Lorretta Pickard’s loved ones want to know why she was not rescued from her burning home in Lakeland last November. The 76-year-old told 911 dispatchers she was confined to a walker and stayed on the phone for many minutes before she took her last breaths inside the burning home.
Why didn’t firefighters try to save her? Why did a fire captain shoot video of the fire scene and share it on Snapchat? Why did Lorretta have to die? Her family members posed those questions to Polk County Commissioners on Tuesday morning.
Amber Addision is Pickard’s niece. “I’m here to speak to say that something has to be done. This is just, I don’t even know why we’re here today. I don’t know why it wasn’t handled properly,” Addison told commissioners, fighting back the tears. “He, Williams, made so many errors.”
The Williams that Addison is referring to is Captain James Williams, who was at the center of an 8 on Your Side Investigation and now a county investigation. He was the supervisor in charge at the fire scene and is also the person who fire officials say shot the snapchat video.

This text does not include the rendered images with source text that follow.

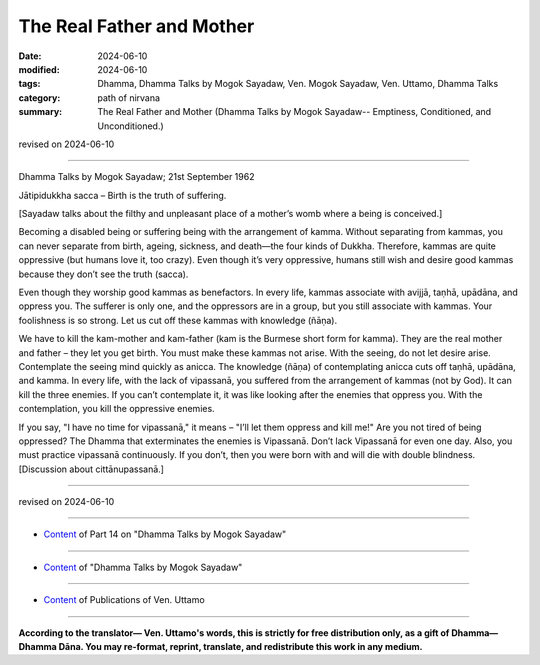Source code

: ==================================
The Real Father and Mother
==================================

:date: 2024-06-10
:modified: 2024-06-10
:tags: Dhamma, Dhamma Talks by Mogok Sayadaw, Ven. Mogok Sayadaw, Ven. Uttamo, Dhamma Talks
:category: path of nirvana
:summary: The Real Father and Mother (Dhamma Talks by Mogok Sayadaw-- Emptiness, Conditioned, and Unconditioned.)

revised on 2024-06-10

------

Dhamma Talks by Mogok Sayadaw; 21st September 1962

Jātipidukkha sacca – Birth is the truth of suffering. 

[Sayadaw talks about the filthy and unpleasant place of a mother’s womb where a being is conceived.] 

Becoming a disabled being or suffering being with the arrangement of kamma. Without separating from kammas, you can never separate from birth, ageing, sickness, and death—the four kinds of Dukkha. Therefore, kammas are quite oppressive (but humans love it, too crazy). Even though it’s very oppressive, humans still wish and desire good kammas because they don’t see the truth (sacca). 

Even though they worship good kammas as benefactors. In every life, kammas associate with avijjā, taṇhā, upādāna, and oppress you. The sufferer is only one, and the oppressors are in a group, but you still associate with kammas. Your foolishness is so strong. Let us cut off these kammas with knowledge (ñāṇa).

We have to kill the kam-mother and kam-father (kam is the Burmese short form for kamma). They are the real mother and father – they let you get birth. You must make these kammas not arise. With the seeing, do not let desire arise. Contemplate the seeing mind quickly as anicca. The knowledge (ñāṇa) of contemplating anicca cuts off taṇhā, upādāna, and kamma. In every life, with the lack of vipassanā, you suffered from the arrangement of kammas (not by God). It can kill the three enemies. If you can’t contemplate it, it was like looking after the enemies that oppress you. With the contemplation, you kill the oppressive enemies.

If you say, "I have no time for vipassanā," it means – "I’ll let them oppress and kill me!" Are you not tired of being oppressed? The Dhamma that exterminates the enemies is Vipassanā. Don’t lack Vipassanā for even one day. Also, you must practice vipassanā continuously. If you don’t, then you were born with and will die with double blindness. [Discussion about cittānupassanā.]

------

revised on 2024-06-10

------

- `Content <{filename}pt14-content-of-part14%zh.rst>`__ of Part 14 on "Dhamma Talks by Mogok Sayadaw"

------

- `Content <{filename}content-of-dhamma-talks-by-mogok-sayadaw%zh.rst>`__ of "Dhamma Talks by Mogok Sayadaw"

------

- `Content <{filename}../publication-of-ven-uttamo%zh.rst>`__ of Publications of Ven. Uttamo

------

**According to the translator— Ven. Uttamo's words, this is strictly for free distribution only, as a gift of Dhamma—Dhamma Dāna. You may re-format, reprint, translate, and redistribute this work in any medium.**

..
  2024-06-10 create rst, proofread by bhante Uttamo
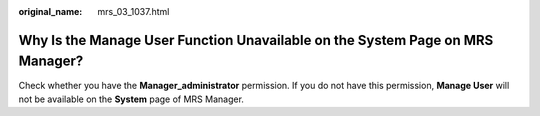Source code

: :original_name: mrs_03_1037.html

.. _mrs_03_1037:

Why Is the Manage User Function Unavailable on the System Page on MRS Manager?
==============================================================================

Check whether you have the **Manager_administrator** permission. If you do not have this permission, **Manage User** will not be available on the **System** page of MRS Manager.
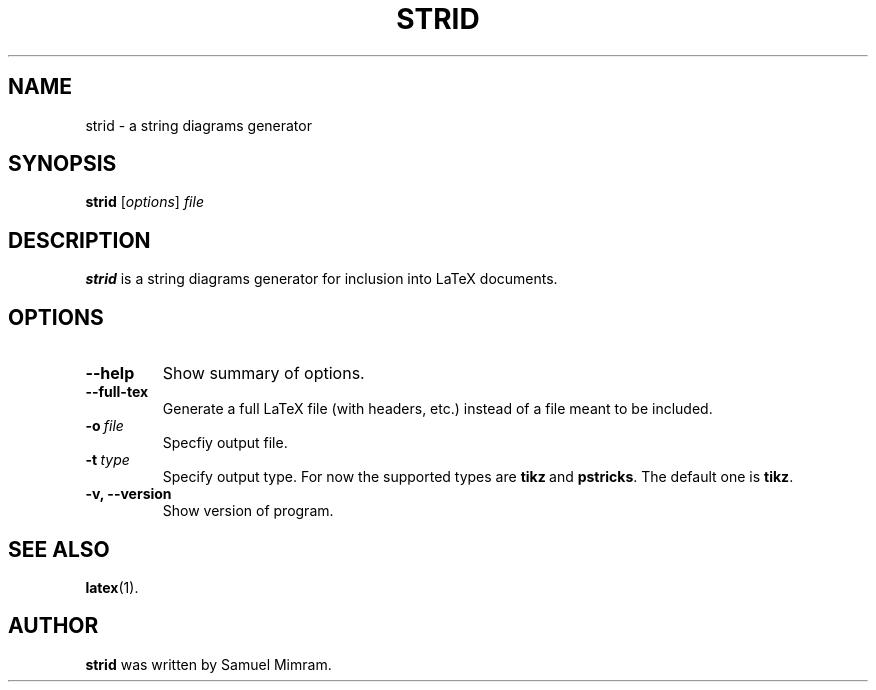 .\"                                      Hey, EMACS: -*- nroff -*-
.TH STRID 1 "November 11, 2006"
.SH NAME
strid \- a string diagrams generator
.SH SYNOPSIS
.B strid
.RI [ options ] " file"
.SH DESCRIPTION
.B strid
is a string diagrams generator for inclusion into LaTeX documents.
.SH OPTIONS
.TP
.B \-\-help
Show summary of options.
.TP
.B \-\-full\-tex
Generate a full LaTeX file (with headers, etc.) instead of a file meant to be included.
.TP
.BI \-o\  file
Specfiy output file.
.TP
.BI \-t\  type
Specify output type. For now the supported types are
.BR tikz \ and
.BR pstricks .
The default one is
.BR tikz .
.TP
.B \-v, \-\-version
Show version of program.
.SH SEE ALSO
.BR latex (1).
.SH AUTHOR
.B strid
was written by Samuel Mimram.
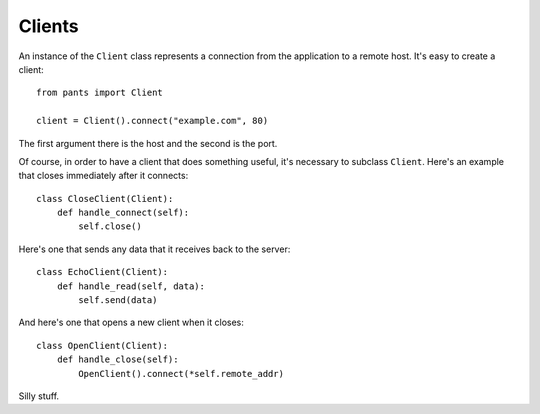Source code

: Clients
*******
An instance of the ``Client`` class represents a connection from the
application to a remote host. It's easy to create a client::

    from pants import Client
    
    client = Client().connect("example.com", 80)

The first argument there is the host and the second is the port.

Of course, in order to have a client that does something useful, it's necessary
to subclass ``Client``. Here's an example that closes immediately after it connects::

    class CloseClient(Client):
        def handle_connect(self):
            self.close()

Here's one that sends any data that it receives back to the server::

    class EchoClient(Client):
        def handle_read(self, data):
            self.send(data)

And here's one that opens a new client when it closes::

    class OpenClient(Client):
        def handle_close(self):
            OpenClient().connect(*self.remote_addr)

Silly stuff.
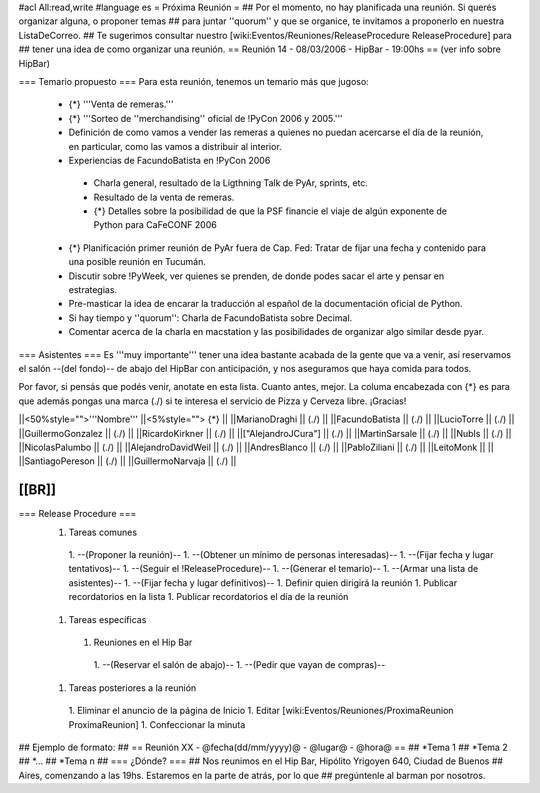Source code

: #acl All:read,write
#language es
= Próxima Reunión =
## Por el momento, no hay planificada una reunión. Si querés organizar alguna, o proponer temas
## para juntar ''quorum'' y que se organice, te invitamos a proponerlo en nuestra ListaDeCorreo.
## Te sugerimos consultar nuestro [wiki:Eventos/Reuniones/ReleaseProcedure ReleaseProcedure] para
## tener una idea de como organizar una reunión.
== Reunión 14 - 08/03/2006 - HipBar - 19:00hs ==
(ver info sobre HipBar)

=== Temario propuesto ===
Para esta reunión, tenemos un temario más que jugoso:

 * {*} '''Venta de remeras.'''
 * {*} '''Sorteo de ''merchandising'' oficial de !PyCon 2006 y 2005.'''
 * Definición de como vamos a vender las remeras a quienes no puedan acercarse el día de la reunión, en particular, como las vamos a distribuir al interior.
 * Experiencias de FacundoBatista en !PyCon 2006
  * Charla general, resultado de la Ligthning Talk de PyAr, sprints, etc.
  * Resultado de la venta de remeras.
  * {*} Detalles sobre la posibilidad de que la PSF financie el viaje de algún exponente de Python para CaFeCONF 2006
 * {*} Planificación primer reunión de PyAr fuera de Cap. Fed: Tratar de fijar una fecha y contenido para una posible reunión en Tucumán.
 * Discutir sobre !PyWeek, ver quienes se prenden, de donde podes sacar el arte y pensar en estrategias.
 * Pre-masticar la idea de encarar la traducción al español de la documentación oficial de Python.
 * Si hay tiempo y ''quorum'': Charla de FacundoBatista sobre Decimal.
 * Comentar acerca de la charla en macstation y las posibilidades de organizar algo similar desde pyar.

=== Asistentes ===
Es '''muy importante''' tener una idea bastante acabada de la gente que va a venir, así reservamos el salón --(del fondo)-- de abajo del HipBar con anticipación, y nos aseguramos que haya comida para todos.

Por favor, si pensás que podés venir, anotate en esta lista. Cuanto antes, mejor. La columa encabezada con {*} es para que además pongas una marca (./) si te interesa el servicio de Pizza y Cerveza libre. ¡Gracias!

||<50%style="">'''Nombre''' ||<5%style=""> {*} ||
||MarianoDraghi || (./) ||
||FacundoBatista || (./) ||
||LucioTorre || (./) ||
||GuillermoGonzalez || (./) ||
||RicardoKirkner || (./) ||
||["AlejandroJCura"] || (./) ||
||MartinSarsale || (./) ||
||NubIs || (./) ||
||NicolasPalumbo || (./) ||
||AlejandroDavidWeil || (./) ||
||AndresBlanco || (./) ||
||PabloZiliani || (./) ||
||LeitoMonk ||  ||
||SantiagoPereson || (./) ||
||GuillermoNarvaja || (./) ||

[[BR]]
----
=== Release Procedure ===
 1. Tareas comunes
  1. --(Proponer la reunión)--
  1. --(Obtener un mínimo de personas interesadas)--
  1. --(Fijar fecha y lugar tentativos)--
  1. --(Seguir el !ReleaseProcedure)--
  1. --(Generar el temario)--
  1. --(Armar una lista de asistentes)--
  1. --(Fijar fecha y lugar definitivos)--
  1. Definir quien dirigirá la reunión
  1. Publicar recordatorios en la lista
  1. Publicar recordatorios el día de la reunión
 1. Tareas específicas
  1. Reuniones en el Hip Bar
   1. --(Reservar el salón de abajo)--
   1. --(Pedir que vayan de compras)--
 1. Tareas posteriores a la reunión
  1. Eliminar el anuncio de la página de Inicio
  1. Editar [wiki:Eventos/Reuniones/ProximaReunion ProximaReunion]
  1. Confeccionar la minuta

## Ejemplo de formato:
## == Reunión XX - @fecha(dd/mm/yyyy)@ - @lugar@ - @hora@ ==
## *Tema 1
## *Tema 2
## *...
## *Tema n
## === ¿Dónde? ===
## Nos reunimos en el Hip Bar, Hipólito Yrigoyen 640, Ciudad de Buenos
## Aires, comenzando a las 19hs. Estaremos en la parte de atrás, por lo que
## pregúntenle al barman por nosotros.
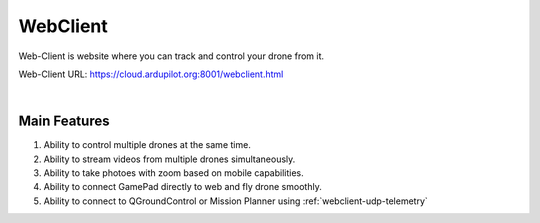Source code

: .. _webclient-whatis:


==================
WebClient
==================

Web-Client is website where you can track and control your drone from it.


Web-Client URL: `https://cloud.ardupilot.org:8001/webclient.html <https://cloud.ardupilot.org:8001/webclient.html>`_



.. youtube:: To3sngcdvh4&t=7s

|

Main Features
=============

#. Ability to control multiple drones at the same time.

#. Ability to stream videos from multiple drones simultaneously.

#. Ability to take photoes with zoom based on mobile capabilities.

#. Ability to connect GamePad directly to web and fly drone smoothly.

#. Ability to connect to QGroundControl or Mission Planner using :ref:`webclient-udp-telemetry`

Heather Tuck, Pickard’s Goddaughter also addressed commissioners. “I wanted to be a part of this because I loved her very much,” said Tuck. “And I want justice for her.”
Linda Weckle also spoke. “Lorretta Pickard was my sister,” Weckle told commissioners. “I am here so that no other family will have to go through what our family went (through). We want there to be changes made and people to step up and tell the truth.”
“Tell them to hurry!” Pickard can be heard telling a 911 dispatcher once she learned firefighters were on scene. Sadly, Loretta died in her home and her rescuers never came for her, even after spending 20 minutes on the phone with 911.
Fire officials told 8 On Your Side that Captain James Williams was suspended for one day, for recording video of the fire, and then sharing it on Snapchat. County officials admitted that Loretta may have still been alive in the burning home at the time.
Fire Chief Tony Stravino has publicly defended Captain Williams actions that night, telling 8 On Your Side that the crew attempted to enter the home but it was too hot.
8 On Your Side uncovered recordings that contradict their accounts of what happened.
Dispatchers repeatedly told Captain Williams that someone was inside, yet radio transmissions from Williams that night appeared to show that he was confused if anyone was even inside.
His first reported actions on scene were a “defensive attack” which means in firefighter terms, they’re going to fight the fire from the outside. Minutes later, Captain Williams called over the radio for backup, and cited a policy that two firefighters must be outside before two can go in.
Chief Stravino admitted that policy does not apply in a life or death situation, and said that it was from a, “lack of knowledge on his part.”